**What is asked:**
- A) Reproduce the post on rock lyrics from "Which brings me" to "seems to be.".
- B) According to the post on rock lyrics, who plays bass in John Mayer's rhythm section?

So a few weeks back I was pontificating about just how awful John Mayer is. Well, he still is and nothing’s changed although, admittedly, he’s got an absolutely first-rate rhythm section now, including the brilliant Pino Palladino on bass. Which means the front man still blows but at least his backing band crushes.
Anyhoo, one of my major gripes was the lameosity of Mayer’s lyrics, mainly because they’re so mindblowingly lame. I pointed out that despite the fact that many of my very favorites are folks like Bob Dylan and Bruce Springsteen and Paul Westerberg, who are known for their outstanding lyrics, I don’t need great lyrics. More important, rock and roll doesn’t need great lyrics to be great.
Which brings me to today’s blather: the most overrated lyricist in rock and roll history. That would, of course, be Bono.
Don’t get wrong, I like Bono a lot, both as a musician and as a guy. In fact, I think he’s one of the studs of the entire world for risking his band and his career to do what he thinks is right when there was absolutely no upside to it for him at all, other than the upside that always comes with doing right and being right. That’s pretty cool. No, that’s damn cool.
But his lyrics are hit-and-miss. Which is no crime, by any means, except that he’s often held up as this paragon of erudite lyricism, as befits the frontman of the world’s biggest and best (just ask Bono) rock and roll band. Which isn’t a crime either, of course, but it is something which should be addressed but never seems to be.

[Source data]
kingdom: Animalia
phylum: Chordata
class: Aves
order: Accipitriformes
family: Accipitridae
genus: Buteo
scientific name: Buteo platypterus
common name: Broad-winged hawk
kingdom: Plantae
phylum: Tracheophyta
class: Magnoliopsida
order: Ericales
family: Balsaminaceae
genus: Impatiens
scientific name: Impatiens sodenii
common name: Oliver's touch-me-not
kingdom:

...

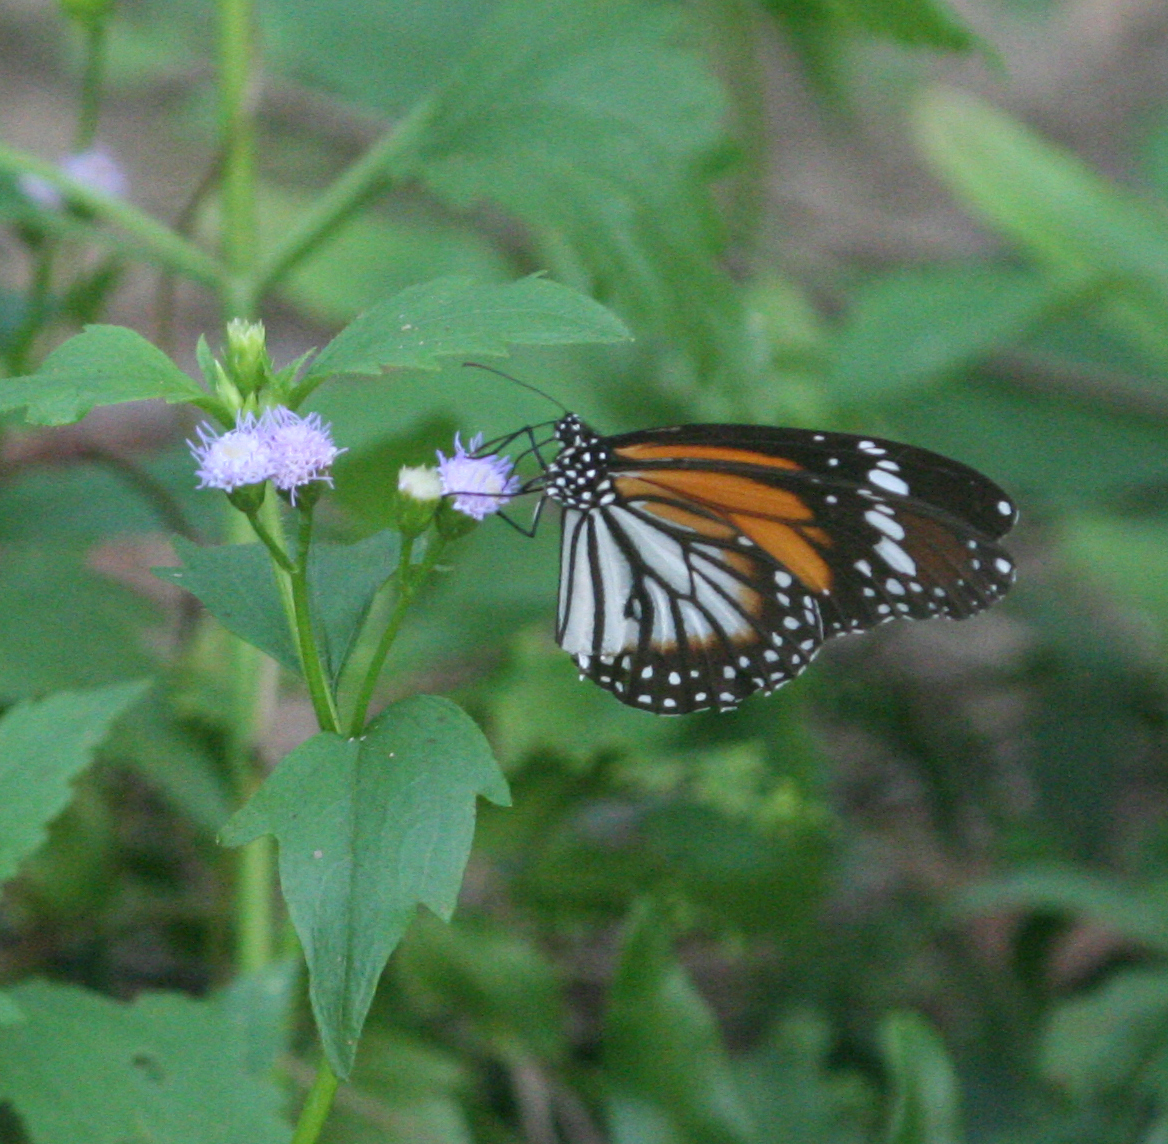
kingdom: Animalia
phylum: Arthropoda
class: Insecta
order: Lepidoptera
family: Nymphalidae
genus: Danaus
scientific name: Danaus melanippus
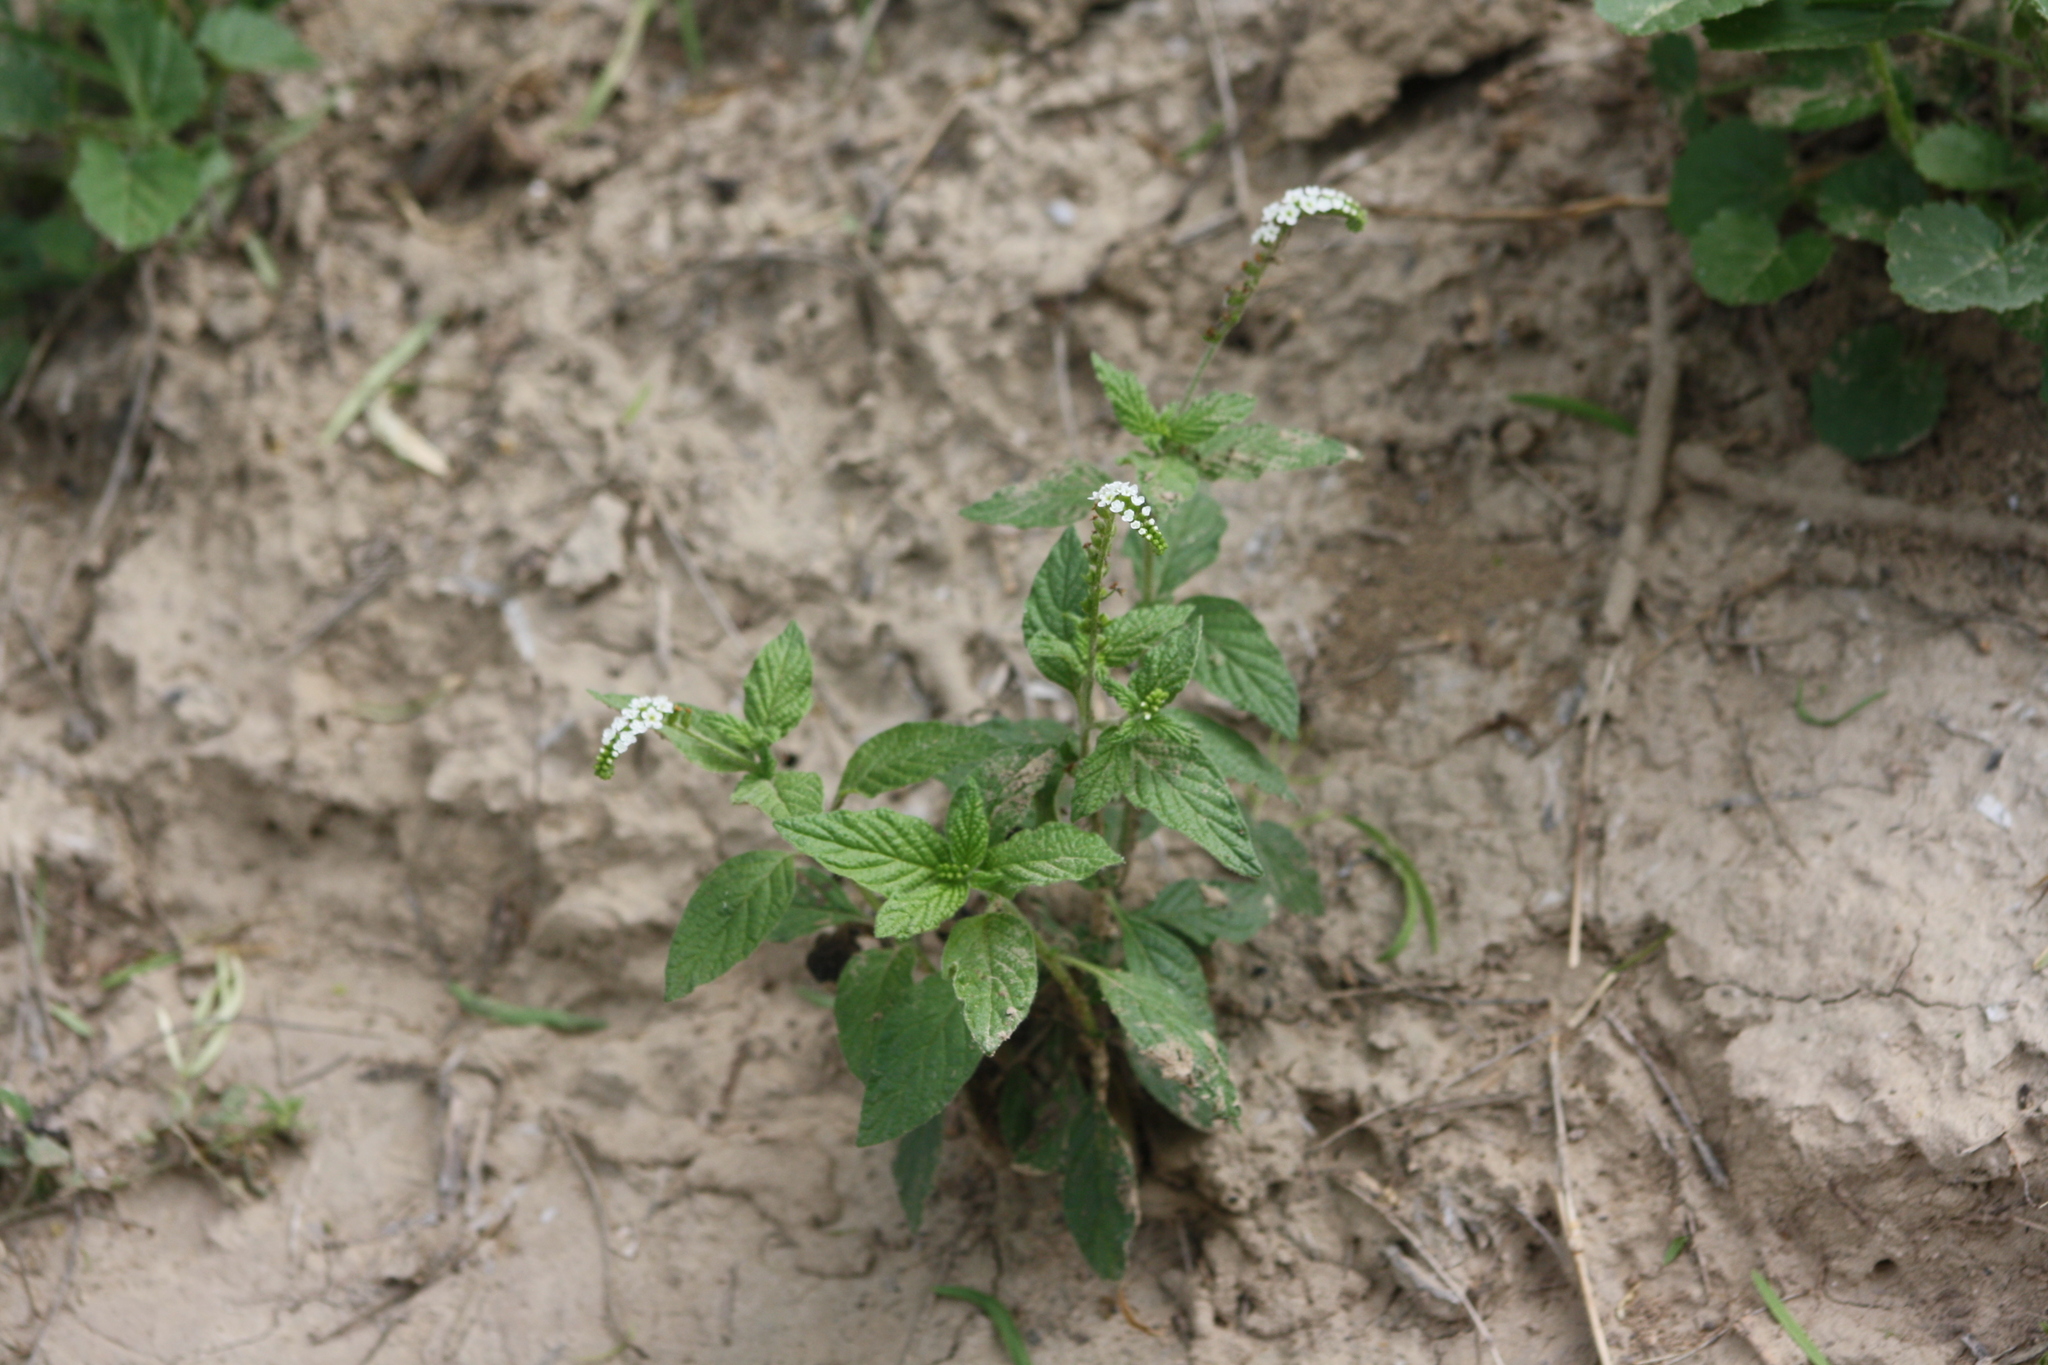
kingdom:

--

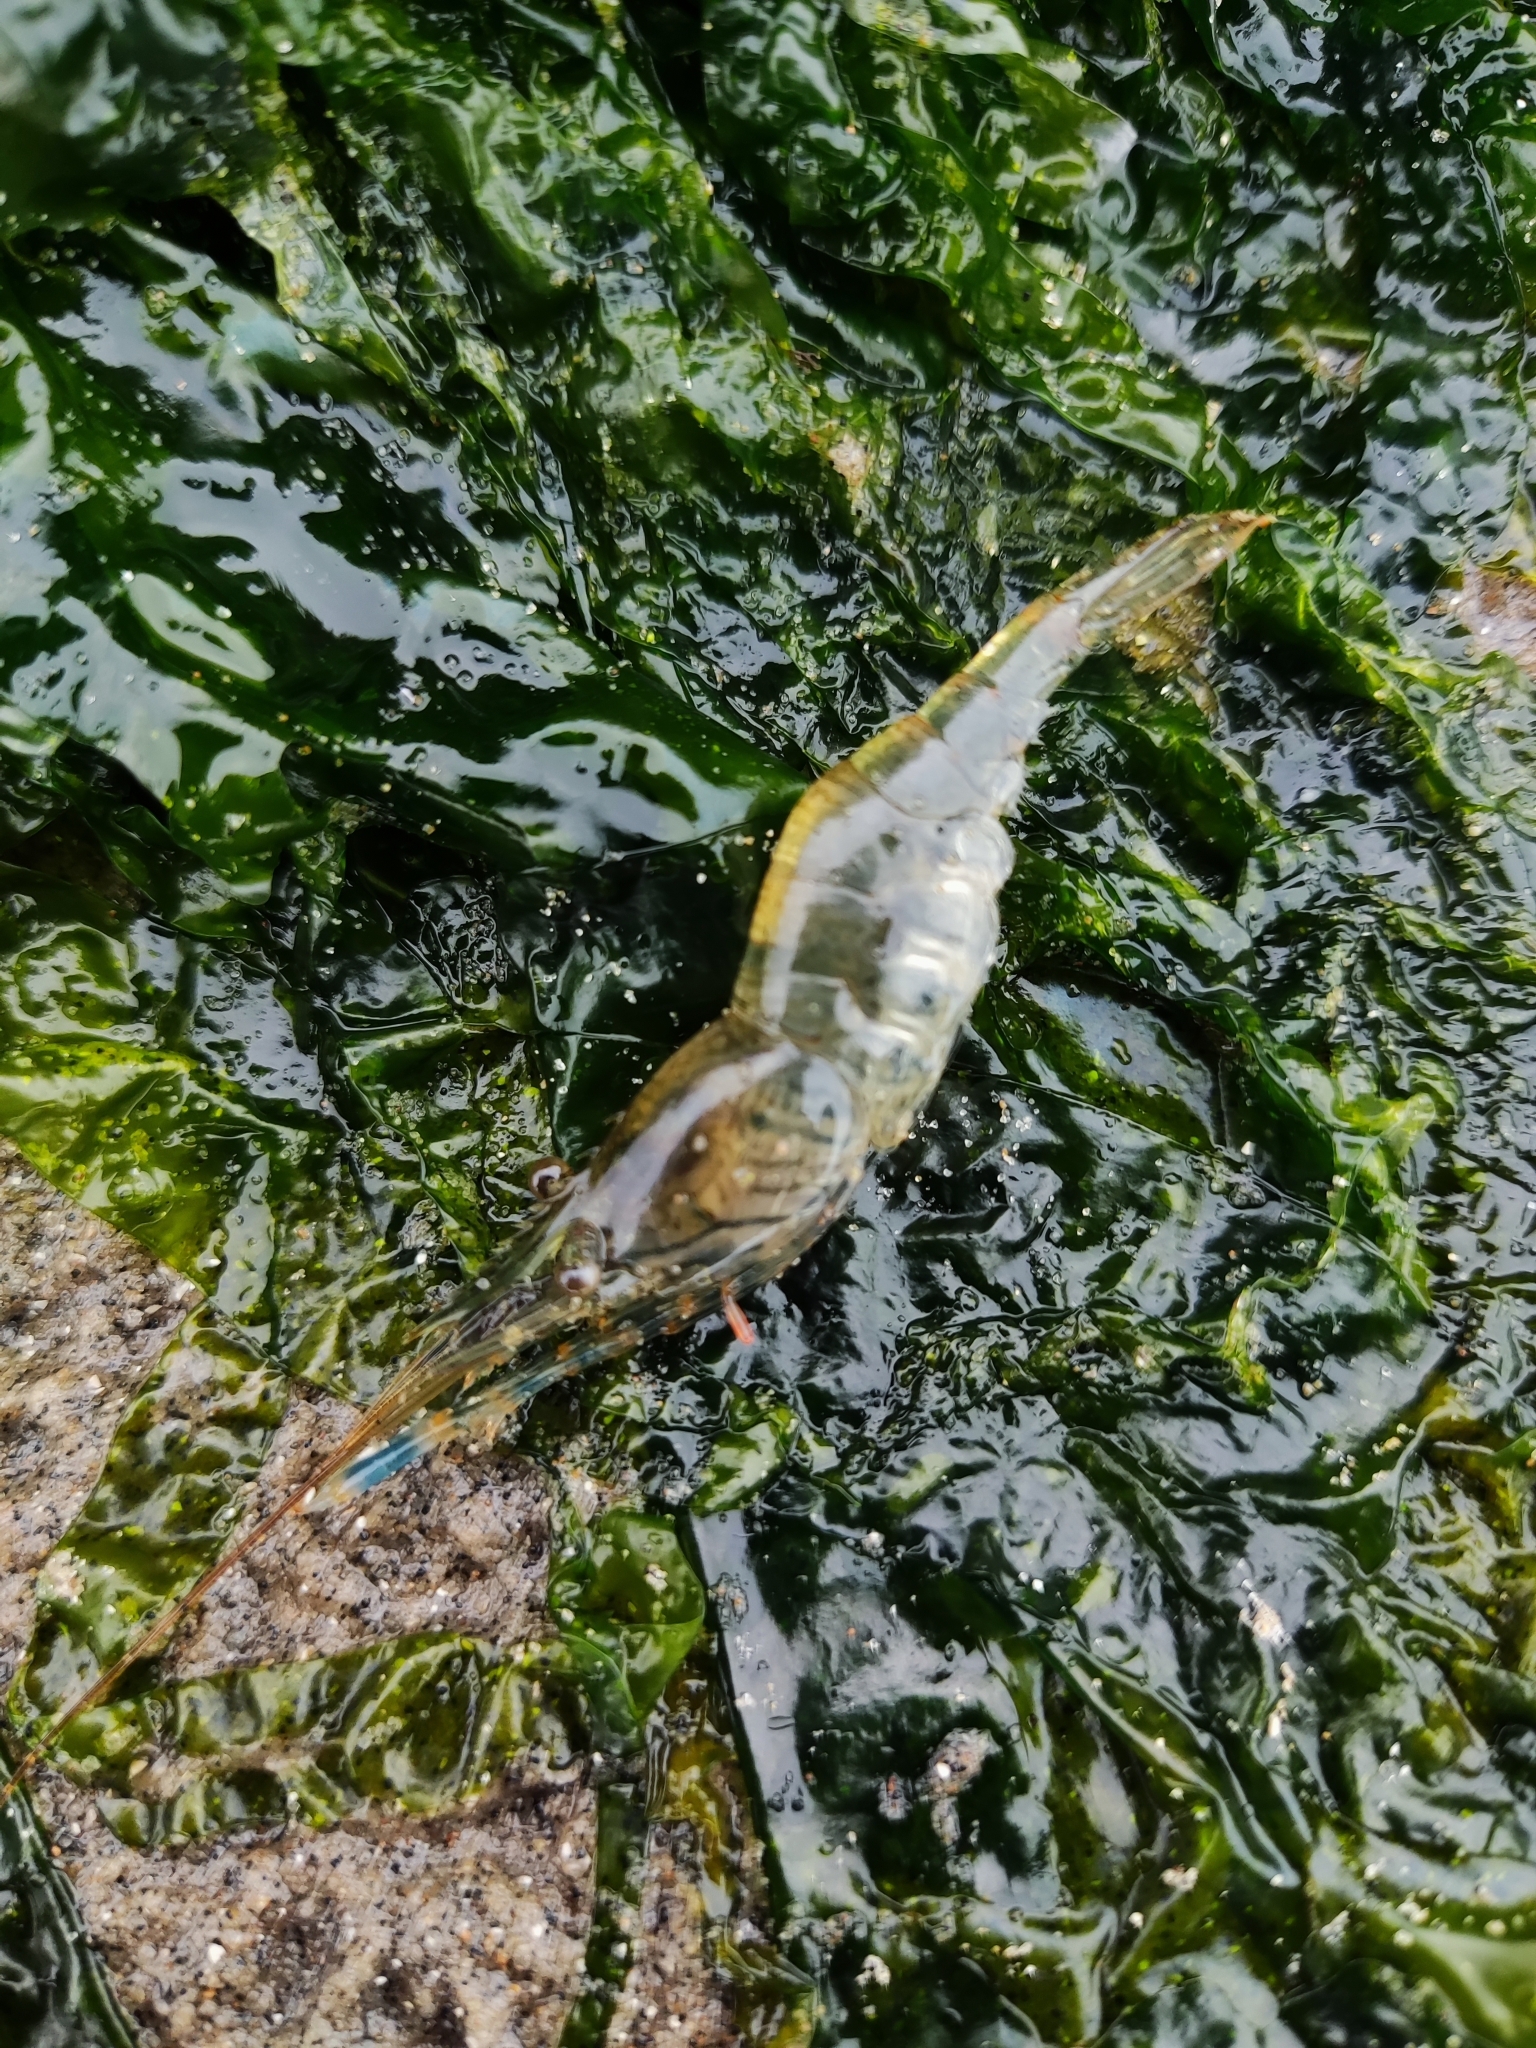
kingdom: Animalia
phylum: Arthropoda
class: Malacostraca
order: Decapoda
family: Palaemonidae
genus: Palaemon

**Correct answers:**
- A)
Which brings me to today’s blather: the most overrated lyricist in rock and roll history. That would, of course, be Bono.
Don’t get wrong, I like Bono a lot, both as a musician and as a guy. In fact, I think he’s one of the studs of the entire world for risking his band and his career to do what he thinks is right when there was absolutely no upside to it for him at all, other than the upside that always comes with doing right and being right. That’s pretty cool. No, that’s damn cool.
But his lyrics are hit-and-miss. Which is no crime, by any means, except that he’s often held up as this paragon of erudite lyricism, as befits the frontman of the world’s biggest and best (just ask Bono) rock and roll band. Which isn’t a crime either, of course, but it is something which should be addressed but never seems to be.

- B) Pino Palladino